Rep. Toth told a reporter that he changed his mind because he had misunderstood what the Education Service Centers had agreed to do:

“I was under the impression it (CSCOPE) was going away. And then after I spoke, (Kyle Wargo, the executive director of Regional Service Center 17 in Lubbock and a CSCOPE board member) spoke and said they’ll continue to serve the school and CSCOPE will still be available. That’s not what I was under the impression of when I said that.”

First, as a general rule, it’s probably unwise to speak at a press conference about something you don’t fully understand. That’s especially true if you’re going to break your word when you finally think through the commitment you made. It’s also worth pointing out that CSCOPE’s critics on Monday were sending around emails claiming that they still had problems with the program, even suggesting that CSCOPE officials should face “legal repercussions.” Did those critics pressure Rep. Toth to break his word?

Second, d0es Rep. Toth want CSCOPE to go away completely? SB 1406 wouldn’t make that happen. It simply puts CSCOPE’s lessons under state board review. But if CSCOPE no longer has lessons, what will SB 1406 do?

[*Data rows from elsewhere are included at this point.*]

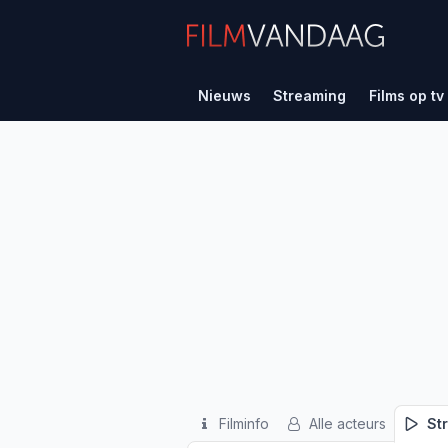
Nieuws
Streaming
Films op tv
Filminfo
Alle acteurs
St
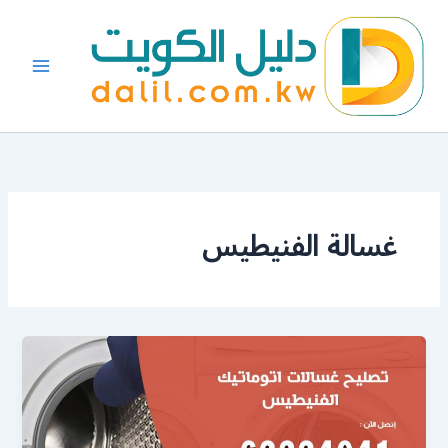
خطي
لى
لمحتوى
غسالة الفنيطيس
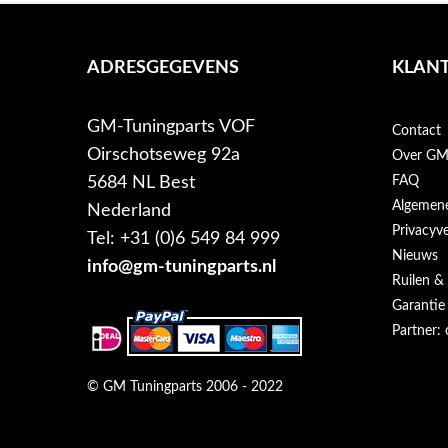
ADRESGEGEVENS
KLANT
GM-Tuningparts VOF
Contact
Oirschotseweg 92a
Over GM-
5684 NL Best
FAQ
Algemen
Nederland
Privacyve
Tel: +31 (0)6 549 84 999
Nieuws
info@gm-tuningparts.nl
Ruilen &
Garantie
Partner: 
© GM Tuningparts 2006 - 2022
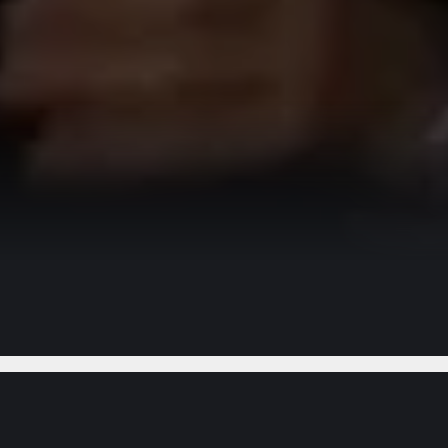
Gostou do vídeo?
Ajude-nos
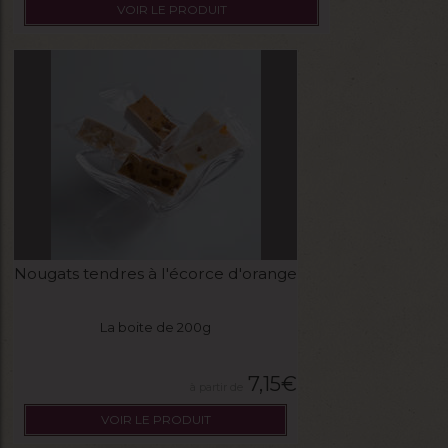
VOIR LE PRODUIT
Nougats tendres à l'écorce d'orange
La boite de 200g
7,15
€
VOIR LE PRODUIT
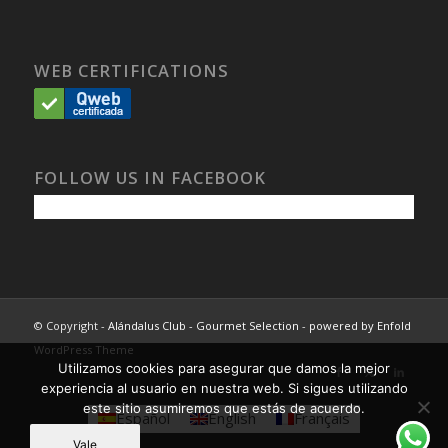
WEB CERTIFICATIONS
FOLLOW US IN FACEBOOK
© Copyright -
Alándalus Club - Gourmet Selection
-
powered by Enfold
WordPress Theme
Utilizamos cookies para asegurar que damos la mejor
experiencia al usuario en nuestra web. Si sigues utilizando
este sitio asumiremos que estás de acuerdo.
Español
English
Français
Vale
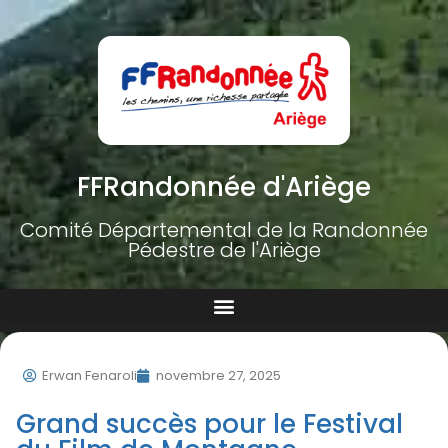
FFRandonnée d'Ariège
Comité Départemental de la Randonnée
Pédestre de l'Ariège
Erwan Fenaroli
novembre 27, 2025
Grand succès pour le Festival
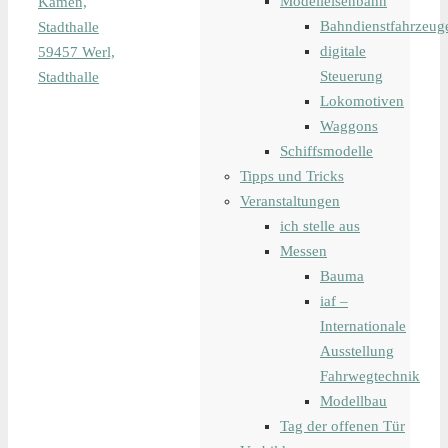
Modelleisenbahn
Kamen,
Bahndienstfahrzeug
Stadthalle
digitale
59457 Werl,
Steuerung
Stadthalle
Lokomotiven
Waggons
Schiffsmodelle
Tipps und Tricks
Veranstaltungen
ich stelle aus
Messen
Bauma
iaf –
Internationale
Ausstellung
Fahrwegtechnik
Modellbau
Tag der offenen Tür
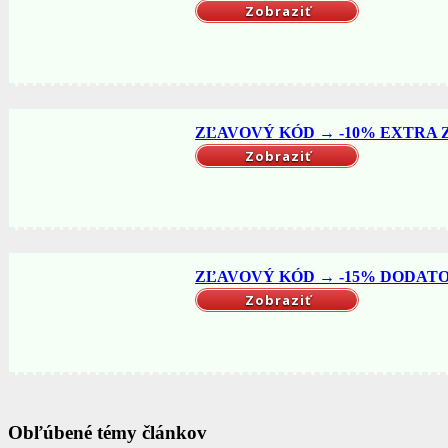
Zobraziť
ZĽAVOVÝ KÓD → -10% EXTRA ZĽ
Zobraziť
ZĽAVOVÝ KÓD → -15% DODATO
Zobraziť
Obľúbené témy článkov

The answer to that question: nothing. It will be useless clutter in the Education Code.

But Rep. Toth apparently still sees the bill as a club to keep beating CSCOPE. The program includes a guide that helps teachers cover all of the curriculum standards passed by the State Board of Education. Does Rep. Toth want to take that tool away from school districts, too? Large school districts have the resources to write curriculum plans to cover those state standards, but smaller school districts don’t. The Education Service Centers created CSCOPE to meet that need.

It surely must be clear to most observers by now that CSCOPE’s critics won’t be satisfied until they have destroyed the program completely, even if it requires legislators like Rep. Toth to break their word.

One thought on “Does Texas State Rep. Steve Toth's Word Mean Much?

  1. There must be something within or about the CSCOPE curriculum that’s making the critics crazy scared. What is it? Are children taught critical/analytic thinking? Real science instead of dogma, ID, or junk science? Pleeeease none of that “…pro-muzlim, pro-lezbeen…. nonsense. That’s just what they say. I want to know what’s really frightening them. Anyone?